Current Economic Challenges and Fiscal Strategy in India
The Finance Minister of India, Nirmala Sitharaman, has highlighted the importance of focusing on three Fs: foreign exchange, fuel, and fertiliser in addressing the ongoing economic crisis. However, there is an urgent need to consider a fourth critical F: Fiscal space, which could provide more options for crisis management.
Slow Fiscal Correction
- The reduction in fiscal deficit has been gradual. Fiscal deficit in FY27 is projected at 4.3% of GDP, down from 6.7% in FY22.
- Public debt remains high, above 80% of GDP, indicating a slow fiscal correction post-crisis.
Strategies for Reducing Fiscal Deficit
- Privatisation:
- Privatisation has stalled since the Air India sale.
- Proceeds from future Public Sector Enterprises (PSEs) sales could reduce public debt and create fiscal space.
- Reduction in Freebies:
- Large-scale subsidies like the Pradhan Mantri Garib Kalyan Anna Yojana (PMGKAY) are increasing fiscal pressure.
- State and general elections often lead to increased freebies, contributing to higher deficits.
Economic Indicators and Challenges
- Child malnutrition remains a significant issue, with rates at 32% as per the Sixth National Family Health Survey.

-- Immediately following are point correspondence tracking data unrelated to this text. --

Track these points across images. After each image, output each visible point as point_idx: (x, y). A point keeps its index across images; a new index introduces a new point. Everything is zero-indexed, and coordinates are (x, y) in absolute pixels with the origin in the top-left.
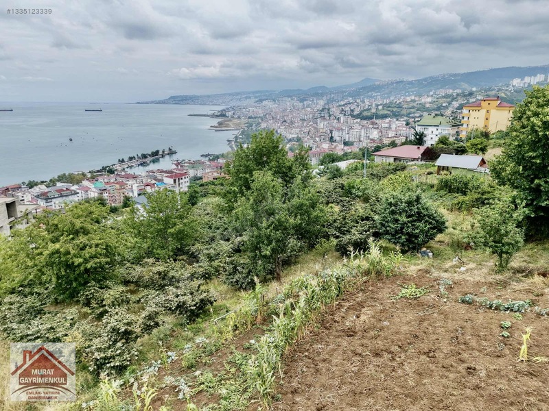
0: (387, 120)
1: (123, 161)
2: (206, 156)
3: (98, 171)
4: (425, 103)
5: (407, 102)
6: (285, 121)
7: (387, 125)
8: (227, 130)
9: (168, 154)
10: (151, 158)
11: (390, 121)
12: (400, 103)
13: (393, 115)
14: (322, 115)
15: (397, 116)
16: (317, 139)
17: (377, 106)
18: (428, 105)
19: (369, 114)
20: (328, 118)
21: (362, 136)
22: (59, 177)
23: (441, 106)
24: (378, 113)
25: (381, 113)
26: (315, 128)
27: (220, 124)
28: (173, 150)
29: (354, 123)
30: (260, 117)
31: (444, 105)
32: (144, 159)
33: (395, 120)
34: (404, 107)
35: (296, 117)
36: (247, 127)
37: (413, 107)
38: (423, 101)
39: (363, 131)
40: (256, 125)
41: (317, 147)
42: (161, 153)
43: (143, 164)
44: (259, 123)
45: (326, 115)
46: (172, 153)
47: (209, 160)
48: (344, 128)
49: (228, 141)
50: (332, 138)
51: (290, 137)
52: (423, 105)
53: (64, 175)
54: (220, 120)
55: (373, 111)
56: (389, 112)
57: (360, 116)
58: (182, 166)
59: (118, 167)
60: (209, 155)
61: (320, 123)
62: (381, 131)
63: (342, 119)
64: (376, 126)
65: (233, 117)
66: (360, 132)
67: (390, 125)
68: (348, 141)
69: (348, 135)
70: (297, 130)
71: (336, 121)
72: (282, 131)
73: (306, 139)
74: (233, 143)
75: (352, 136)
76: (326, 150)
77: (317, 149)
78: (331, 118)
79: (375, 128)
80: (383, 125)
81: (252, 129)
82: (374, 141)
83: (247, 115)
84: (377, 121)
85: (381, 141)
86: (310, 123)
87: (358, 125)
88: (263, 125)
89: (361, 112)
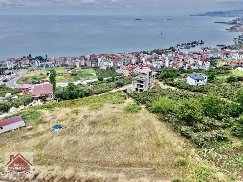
1: (179, 45)
2: (220, 46)
3: (168, 49)
9: (200, 43)
10: (191, 45)
22: (154, 50)
27: (232, 28)
28: (203, 42)
32: (188, 46)
42: (197, 43)
43: (186, 48)
46: (202, 43)
47: (221, 49)
49: (235, 38)
53: (156, 50)
58: (206, 51)
59: (176, 48)
60: (221, 46)
65: (240, 24)
74: (237, 39)
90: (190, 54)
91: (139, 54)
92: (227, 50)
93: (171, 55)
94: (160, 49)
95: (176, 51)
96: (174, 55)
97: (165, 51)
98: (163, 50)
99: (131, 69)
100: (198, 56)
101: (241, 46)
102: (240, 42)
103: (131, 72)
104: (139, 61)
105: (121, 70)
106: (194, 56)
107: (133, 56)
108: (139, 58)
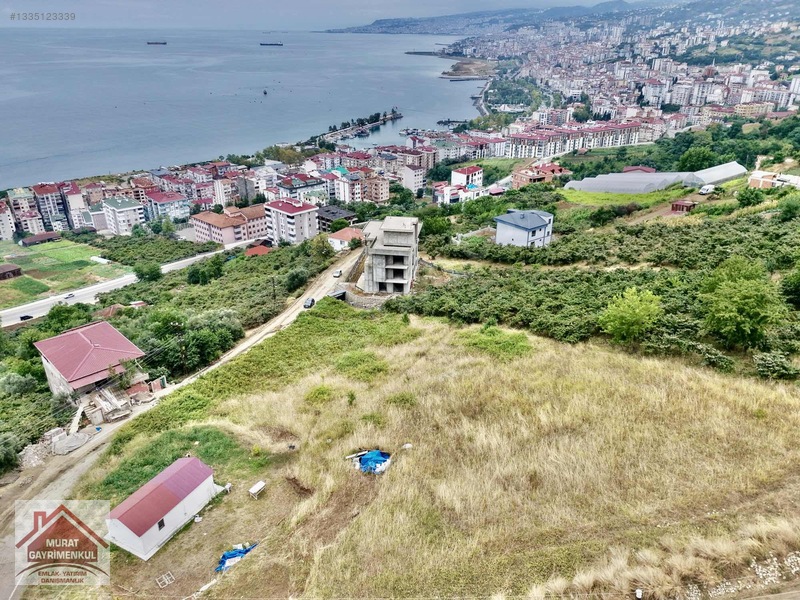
0: (736, 68)
2: (446, 123)
3: (307, 144)
5: (773, 33)
6: (559, 65)
7: (739, 79)
8: (468, 80)
9: (392, 119)
10: (369, 126)
11: (742, 69)
12: (761, 36)
13: (746, 57)
14: (621, 55)
15: (751, 59)
16: (617, 99)
17: (718, 40)
19: (703, 55)
20: (630, 60)
21: (695, 96)
24: (719, 52)
25: (725, 53)
26: (610, 79)
27: (456, 69)
28: (398, 113)
29: (677, 71)
30: (516, 57)
32: (360, 127)
33: (749, 67)
34: (768, 43)
36: (499, 74)
37: (784, 44)
39: (696, 89)
40: (512, 72)
41: (619, 113)
42: (381, 116)
44: (516, 69)
45: (627, 55)
46: (396, 117)
48: (663, 82)
49: (473, 98)
50: (641, 97)
51: (569, 93)
54: (454, 62)
55: (711, 48)
57: (688, 59)
58: (421, 141)
59: (329, 139)
60: (449, 122)
61: (619, 69)
62: (728, 90)
63: (657, 63)
64: (719, 80)
65: (473, 57)
66: (692, 90)
67: (745, 80)
68: (669, 105)
69: (669, 94)
70: (581, 82)
71: (645, 66)
72: (556, 83)
73: (597, 99)
74: (481, 101)
75: (677, 96)
76: (638, 120)
77: (618, 117)
78: (637, 61)
79: (718, 83)
80: (732, 78)
81: (507, 78)
82: (719, 108)
83: (496, 52)
84: (718, 68)
85: (731, 108)
86: (602, 70)
87: (684, 75)
88: (524, 73)
89: (689, 51)
90: (384, 152)
92: (473, 133)
93: (328, 161)
94: (281, 146)
95: (337, 149)
96: (337, 161)
97: (299, 149)
98: (292, 148)
99: (240, 221)
100: (410, 159)
101: (499, 119)
102: (490, 107)
103: (243, 232)
104: (244, 191)
105: (201, 230)
106: (400, 159)
107: (204, 176)
108: (243, 182)
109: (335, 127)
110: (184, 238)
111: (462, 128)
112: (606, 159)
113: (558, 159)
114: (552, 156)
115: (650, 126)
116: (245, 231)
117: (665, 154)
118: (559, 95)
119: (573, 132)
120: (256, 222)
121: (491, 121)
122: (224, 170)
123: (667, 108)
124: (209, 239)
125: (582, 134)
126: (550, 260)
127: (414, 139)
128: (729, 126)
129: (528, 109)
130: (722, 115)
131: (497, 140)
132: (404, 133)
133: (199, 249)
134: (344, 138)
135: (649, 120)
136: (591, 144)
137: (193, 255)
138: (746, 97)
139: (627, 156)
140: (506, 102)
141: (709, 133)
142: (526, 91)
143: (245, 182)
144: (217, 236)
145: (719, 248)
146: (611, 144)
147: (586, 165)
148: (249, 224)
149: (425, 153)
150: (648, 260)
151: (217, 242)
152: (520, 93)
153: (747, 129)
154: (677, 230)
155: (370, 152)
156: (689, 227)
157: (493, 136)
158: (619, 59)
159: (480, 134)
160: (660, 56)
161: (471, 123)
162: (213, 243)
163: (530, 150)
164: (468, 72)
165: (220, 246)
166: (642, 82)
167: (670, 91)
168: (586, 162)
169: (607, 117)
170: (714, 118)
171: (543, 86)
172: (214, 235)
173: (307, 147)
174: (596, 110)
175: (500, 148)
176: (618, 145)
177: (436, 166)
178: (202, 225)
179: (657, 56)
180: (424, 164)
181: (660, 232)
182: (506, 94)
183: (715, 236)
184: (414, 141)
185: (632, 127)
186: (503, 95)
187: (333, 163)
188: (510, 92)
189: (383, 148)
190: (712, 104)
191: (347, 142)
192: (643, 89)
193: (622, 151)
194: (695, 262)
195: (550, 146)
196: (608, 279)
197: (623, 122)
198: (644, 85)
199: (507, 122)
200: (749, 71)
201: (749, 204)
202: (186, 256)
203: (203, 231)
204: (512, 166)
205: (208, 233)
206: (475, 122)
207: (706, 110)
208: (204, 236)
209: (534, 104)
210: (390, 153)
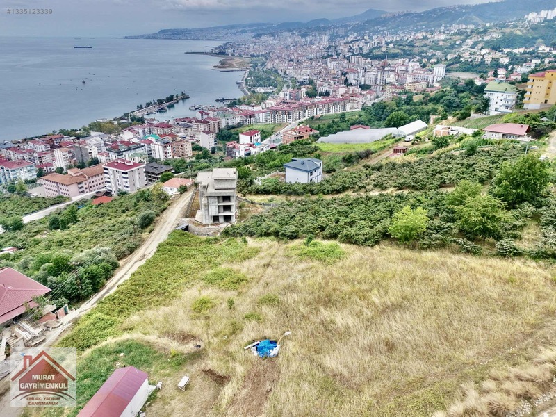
0: (400, 61)
2: (222, 100)
3: (121, 119)
4: (438, 41)
5: (419, 39)
6: (291, 60)
7: (403, 68)
8: (232, 71)
9: (182, 99)
10: (167, 104)
11: (403, 62)
12: (412, 41)
13: (405, 54)
14: (330, 54)
15: (408, 55)
16: (332, 82)
17: (388, 44)
18: (441, 43)
19: (380, 53)
20: (336, 57)
21: (379, 80)
22: (90, 125)
23: (455, 44)
24: (389, 51)
25: (392, 51)
26: (326, 69)
27: (223, 63)
28: (186, 94)
29: (365, 64)
30: (262, 55)
31: (458, 43)
32: (161, 105)
33: (407, 60)
34: (416, 45)
35: (302, 56)
36: (252, 67)
37: (425, 45)
38: (436, 38)
39: (379, 73)
40: (261, 65)
41: (334, 91)
42: (175, 98)
43: (161, 111)
44: (264, 63)
45: (333, 54)
46: (185, 98)
48: (359, 70)
49: (237, 83)
50: (347, 80)
51: (301, 79)
52: (436, 43)
53: (94, 123)
54: (221, 59)
55: (384, 49)
56: (400, 51)
57: (371, 56)
58: (207, 114)
59: (138, 115)
60: (224, 100)
61: (330, 62)
62: (398, 74)
63: (353, 59)
64: (392, 69)
65: (233, 55)
66: (377, 75)
67: (407, 68)
68: (364, 85)
69: (363, 78)
70: (307, 71)
71: (346, 61)
72: (291, 72)
73: (319, 82)
74: (243, 85)
75: (368, 79)
76: (347, 95)
77: (334, 93)
78: (340, 58)
79: (391, 71)
80: (399, 67)
81: (258, 69)
82: (395, 87)
83: (248, 52)
84: (389, 62)
85: (402, 85)
86: (319, 64)
87: (370, 66)
88: (270, 66)
89: (371, 51)
90: (181, 123)
91: (56, 139)
92: (242, 107)
93: (141, 131)
94: (101, 121)
95: (146, 122)
96: (147, 130)
97: (116, 123)
98: (110, 122)
99: (82, 179)
100: (202, 127)
101: (258, 98)
102: (250, 89)
103: (85, 186)
104: (80, 156)
105: (50, 187)
106: (194, 126)
107: (43, 147)
108: (78, 149)
109: (141, 106)
110: (36, 195)
111: (233, 104)
112: (333, 121)
113: (302, 122)
114: (298, 121)
115: (355, 99)
116: (87, 186)
117: (369, 117)
118: (294, 80)
119: (309, 105)
120: (94, 179)
121: (253, 99)
122: (59, 141)
123: (364, 87)
124: (57, 194)
125: (315, 105)
126: (328, 191)
127: (202, 113)
128: (404, 97)
129: (275, 90)
130: (397, 91)
131: (260, 112)
132: (193, 108)
133: (51, 202)
134: (148, 114)
135: (354, 95)
136: (322, 112)
137: (46, 207)
138: (409, 79)
139: (346, 119)
140: (260, 86)
141: (394, 102)
142: (273, 78)
143: (81, 149)
144: (64, 191)
145: (438, 175)
146: (335, 111)
147: (321, 126)
148: (89, 181)
149: (212, 122)
150: (394, 186)
151: (65, 196)
152: (269, 79)
153: (416, 99)
154: (404, 165)
155: (171, 123)
156: (410, 163)
157: (256, 109)
158: (329, 56)
159: (247, 108)
160: (354, 54)
161: (239, 100)
162: (62, 197)
163: (283, 118)
164: (231, 66)
165: (68, 198)
166: (345, 71)
167: (364, 76)
168: (321, 123)
169: (327, 94)
170: (393, 93)
171: (283, 74)
172: (61, 191)
173: (122, 121)
174: (319, 90)
175: (262, 117)
176: (338, 112)
177: (221, 130)
178: (51, 183)
179: (352, 54)
180: (212, 130)
181: (394, 167)
182: (259, 81)
183: (432, 168)
184: (202, 114)
185: (344, 101)
186: (258, 81)
187: (144, 132)
188: (263, 79)
189: (180, 120)
190: (390, 84)
191: (152, 116)
192: (347, 75)
193: (343, 116)
194: (425, 185)
195: (296, 114)
196: (376, 201)
197: (339, 97)
198: (346, 73)
199: (263, 99)
200: (408, 63)
201: (442, 146)
202: (41, 209)
203: (52, 188)
204: (273, 129)
205: (56, 189)
206: (242, 100)
207: (388, 87)
208: (53, 192)
209: (279, 87)
210: (187, 123)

- Business inflation expectations rose, indicating persistent inflationary pressures.
Monetary Policy Constraints
- The depreciating rupee and increasing inflation are limiting monetary policy options.
- The Reserve Bank of India extended credit periods to support small firms amidst rising costs.
Lessons and Future Focus
- The crisis underscores the necessity for India to create fiscal space to handle future uncertainties effectively.
- Strategic fiscal management and reducing unnecessary expenditures are crucial for sustainable economic growth.
The article emphasizes the importance of having fiscal room to maneuver during crises and suggests strategic adjustments in fiscal policy to enhance India's economic resilience.